Despite widespread and highly publicized security breaches, most companies still fail to require necessary security controls for accessing enterprise applications, including those applications behind the corporate firewall.
A Vidder and King Research survey of more than 400 InfoSec professionals revealed 63 percent of respondents said that 10 percent or more of their enterprise applications are behind the corporate firewall and are accessed by non-employees.
"Although our survey respondents indicated that stringent access controls are highly useful, their execution in this regard is still lagging," Ross King, principal analyst of King Research, told eWEEK. "We know this because when we asked these InfoSec professionals about the authentication methods they use to provide access to enterprise applications, the most frequently mentioned method they use is simple passwords."
The respondents also said their top security concerns, on a scale of 1 to 10, are server vulnerabilities (7.6%); phishing (7.3%); server misconfigurations (7.3%), and denial of service attacks (6.9%).
While multi-factor identification (MFA) was indicated as a highly useful solution, 60 percent of those surveyed said their organizations do not require MFA for non-employees to access enterprise applications.
"We feel that so few people use MFA because when it comes to the fobs, it’s just one more thing you need to worry about and carry," King said. "So for the users the issue is convenience." He explained that on the IT side, they experience the complexity of having to manage MFA not just for their employees’ access but also for every kind of external partner, contractor, and so on."

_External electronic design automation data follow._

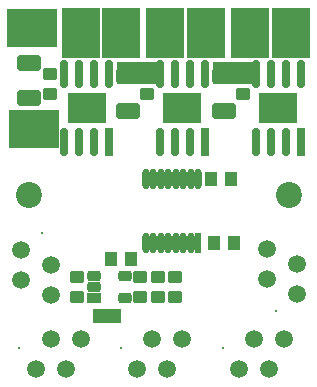
<source format=gbs>
G04*
G04 #@! TF.GenerationSoftware,Altium Limited,Altium Designer,19.1.8 (144)*
G04*
G04 Layer_Color=16711935*
%FSLAX43Y43*%
%MOMM*%
G71*
G01*
G75*
G04:AMPARAMS|DCode=17|XSize=2mm|YSize=1.35mm|CornerRadius=0.244mm|HoleSize=0mm|Usage=FLASHONLY|Rotation=0.000|XOffset=0mm|YOffset=0mm|HoleType=Round|Shape=RoundedRectangle|*
%AMROUNDEDRECTD17*
21,1,2.000,0.863,0,0,0.0*
21,1,1.513,1.350,0,0,0.0*
1,1,0.488,0.756,-0.431*
1,1,0.488,-0.756,-0.431*
1,1,0.488,-0.756,0.431*
1,1,0.488,0.756,0.431*
%
%ADD17ROUNDEDRECTD17*%
G04:AMPARAMS|DCode=19|XSize=1.2mm|YSize=1.1mm|CornerRadius=0.213mm|HoleSize=0mm|Usage=FLASHONLY|Rotation=270.000|XOffset=0mm|YOffset=0mm|HoleType=Round|Shape=RoundedRectangle|*
%AMROUNDEDRECTD19*
21,1,1.200,0.675,0,0,270.0*
21,1,0.775,1.100,0,0,270.0*
1,1,0.425,-0.338,-0.388*
1,1,0.425,-0.338,0.388*
1,1,0.425,0.338,0.388*
1,1,0.425,0.338,-0.388*
%
%ADD19ROUNDEDRECTD19*%
%ADD24C,0.200*%
%ADD25C,1.500*%
%ADD26C,2.200*%
%ADD54R,4.000X1.900*%
%ADD55R,3.900X1.900*%
%ADD56R,0.600X1.750*%
%ADD57O,0.600X1.750*%
%ADD58R,3.300X2.600*%
%ADD59R,0.700X2.400*%
%ADD60O,0.700X2.400*%
%ADD61R,1.200X1.200*%
G04:AMPARAMS|DCode=62|XSize=1.2mm|YSize=1.1mm|CornerRadius=0.213mm|HoleSize=0mm|Usage=FLASHONLY|Rotation=180.000|XOffset=0mm|YOffset=0mm|HoleType=Round|Shape=RoundedRectangle|*
%AMROUNDEDRECTD62*
21,1,1.200,0.675,0,0,180.0*
21,1,0.775,1.100,0,0,180.0*
1,1,0.425,-0.388,0.338*
1,1,0.425,0.388,0.338*
1,1,0.425,0.388,-0.338*
1,1,0.425,-0.388,-0.338*
%
%ADD62ROUNDEDRECTD62*%
%ADD63R,3.200X4.200*%
%ADD64R,1.200X0.860*%
G04:AMPARAMS|DCode=65|XSize=1.2mm|YSize=0.86mm|CornerRadius=0.265mm|HoleSize=0mm|Usage=FLASHONLY|Rotation=0.000|XOffset=0mm|YOffset=0mm|HoleType=Round|Shape=RoundedRectangle|*
%AMROUNDEDRECTD65*
21,1,1.200,0.330,0,0,0.0*
21,1,0.670,0.860,0,0,0.0*
1,1,0.530,0.335,-0.165*
1,1,0.530,-0.335,-0.165*
1,1,0.530,-0.335,0.165*
1,1,0.530,0.335,0.165*
%
%ADD65ROUNDEDRECTD65*%
%ADD66R,4.200X3.200*%
D17*
X2000Y24200D02*
D03*
Y27200D02*
D03*
X10400Y23100D02*
D03*
Y26100D02*
D03*
X18500Y23100D02*
D03*
Y26100D02*
D03*
D19*
X10650Y10600D02*
D03*
X8950D02*
D03*
X17450Y17400D02*
D03*
X19150D02*
D03*
X17650Y12000D02*
D03*
X19350D02*
D03*
D24*
X22900Y6200D02*
D03*
X3100Y12800D02*
D03*
X1200Y3100D02*
D03*
X9800D02*
D03*
X18400D02*
D03*
D25*
X22160Y11410D02*
D03*
X24700Y10140D02*
D03*
X22160Y8870D02*
D03*
X24700Y7600D02*
D03*
X3840Y7590D02*
D03*
X1300Y8860D02*
D03*
X3840Y10130D02*
D03*
X1300Y11400D02*
D03*
X6410Y3840D02*
D03*
X5140Y1300D02*
D03*
X3870Y3840D02*
D03*
X2600Y1300D02*
D03*
X15010Y3840D02*
D03*
X13740Y1300D02*
D03*
X12470Y3840D02*
D03*
X11200Y1300D02*
D03*
X23610Y3840D02*
D03*
X22340Y1300D02*
D03*
X21070Y3840D02*
D03*
X19800Y1300D02*
D03*
D26*
X2000Y16000D02*
D03*
X24000D02*
D03*
D54*
X19500Y26350D02*
D03*
D55*
X11450D02*
D03*
D56*
X16340Y12000D02*
D03*
D57*
X15705D02*
D03*
X15070D02*
D03*
X14435D02*
D03*
X13800D02*
D03*
X13165D02*
D03*
X12530D02*
D03*
X11895D02*
D03*
X16340Y17400D02*
D03*
X15705D02*
D03*
X15070D02*
D03*
X14435D02*
D03*
X13800D02*
D03*
X13165D02*
D03*
X12530D02*
D03*
X11895D02*
D03*
D58*
X23100Y23400D02*
D03*
X15000Y23400D02*
D03*
X6900Y23400D02*
D03*
D59*
X25005Y20525D02*
D03*
X16905Y20525D02*
D03*
X8805Y20525D02*
D03*
D60*
X23735D02*
D03*
X22465D02*
D03*
X21195D02*
D03*
X25005Y26275D02*
D03*
X23735D02*
D03*
X22465D02*
D03*
X21195D02*
D03*
X15635Y20525D02*
D03*
X14365D02*
D03*
X13095D02*
D03*
X16905Y26275D02*
D03*
X15635D02*
D03*
X14365D02*
D03*
X13095D02*
D03*
X7535Y20525D02*
D03*
X6265D02*
D03*
X4995D02*
D03*
X8805Y26275D02*
D03*
X7535D02*
D03*
X6265D02*
D03*
X4995D02*
D03*
D61*
X8000Y5800D02*
D03*
X9200D02*
D03*
D62*
X12900Y9050D02*
D03*
Y7350D02*
D03*
X14400Y7350D02*
D03*
Y9050D02*
D03*
X11400D02*
D03*
Y7350D02*
D03*
X6100Y9050D02*
D03*
Y7350D02*
D03*
X3800Y26250D02*
D03*
Y24550D02*
D03*
X12000Y26250D02*
D03*
Y24550D02*
D03*
X20100Y26250D02*
D03*
Y24550D02*
D03*
D63*
X9800Y29700D02*
D03*
X6400D02*
D03*
X17000D02*
D03*
X13500D02*
D03*
X24200D02*
D03*
X20700D02*
D03*
D64*
X7500Y7300D02*
D03*
D65*
Y8250D02*
D03*
Y9200D02*
D03*
X10130Y7300D02*
D03*
Y9200D02*
D03*
D66*
X2400Y21600D02*
D03*
X2300Y30200D02*
D03*
M02*

</source>
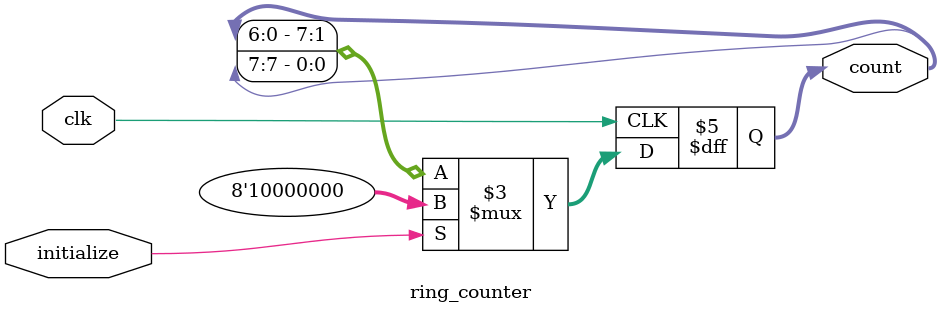
<source format=v>
`timescale 1ns / 1ps
module ring_counter(clk,initialize,count);
input clk,initialize;
output reg [7:0] count;
always@(posedge clk)
begin
    if(initialize) count = 8'b10000000;
    else 
    count<={count[6:0],count[7]};
end
endmodule

</source>
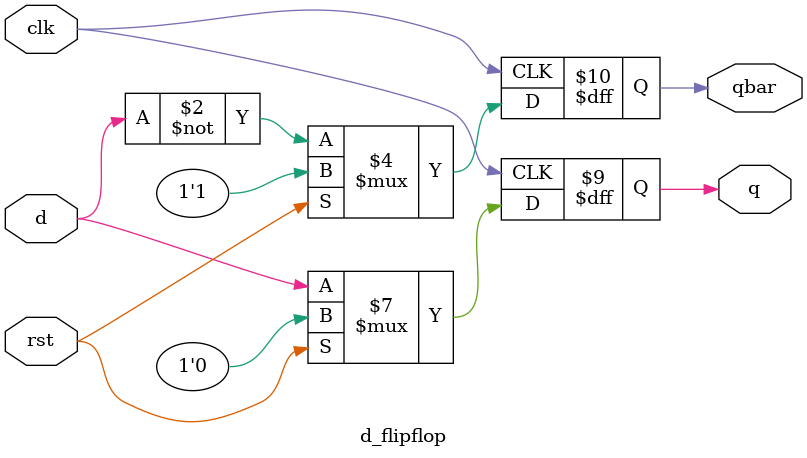
<source format=v>
`timescale 1ns / 1ps


module tusingdflipflop(
    input t,clk,rst,
    output  q,qbar
    );
    wire w1;
   
    
    d_flipflop a5(w1,clk,rst,q,qbar);
    assign w1=t^q;
endmodule
module d_flipflop(
input d,clk,rst,
output reg q,qbar);
always@(posedge clk)
begin
if(rst)
begin
q=0;
qbar=1;
end
else
begin
q=d;
qbar=~q; 
end
end
endmodule

</source>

He noted to increase adoption of more stringent security controls, MFA solutions need to be easy to manage for IT without having any impact on user experience.
"This is the reason why so many organizations do not use sufficient MFA, and why the research findings reveal that characteristics of software-defined perimeter are seen as highly useful due to its transparent multifactor authentication," he explained.
In addition, while 57 percent of respondents’ organizations allow bring your own device (BYOD) for access to enterprise applications, 42 percent do not require non-employees to adhere to the corporate BYOD policies.
"Organizations will continue to struggle with application security in the future. Applications hosted on the Internet are constantly being scanned for vulnerabilities and misconfigurations, and new vulnerabilities are being exposed every week," Anna Luo, senior director of marketing at Vidder, told eWEEK. "Because of this, applications will continue to be compromised. And, this may even be truer of applications hosted inside the enterprise perimeter where applications are considered to be safer, but where phishing attacks render them almost as exposed as servers on the Internet."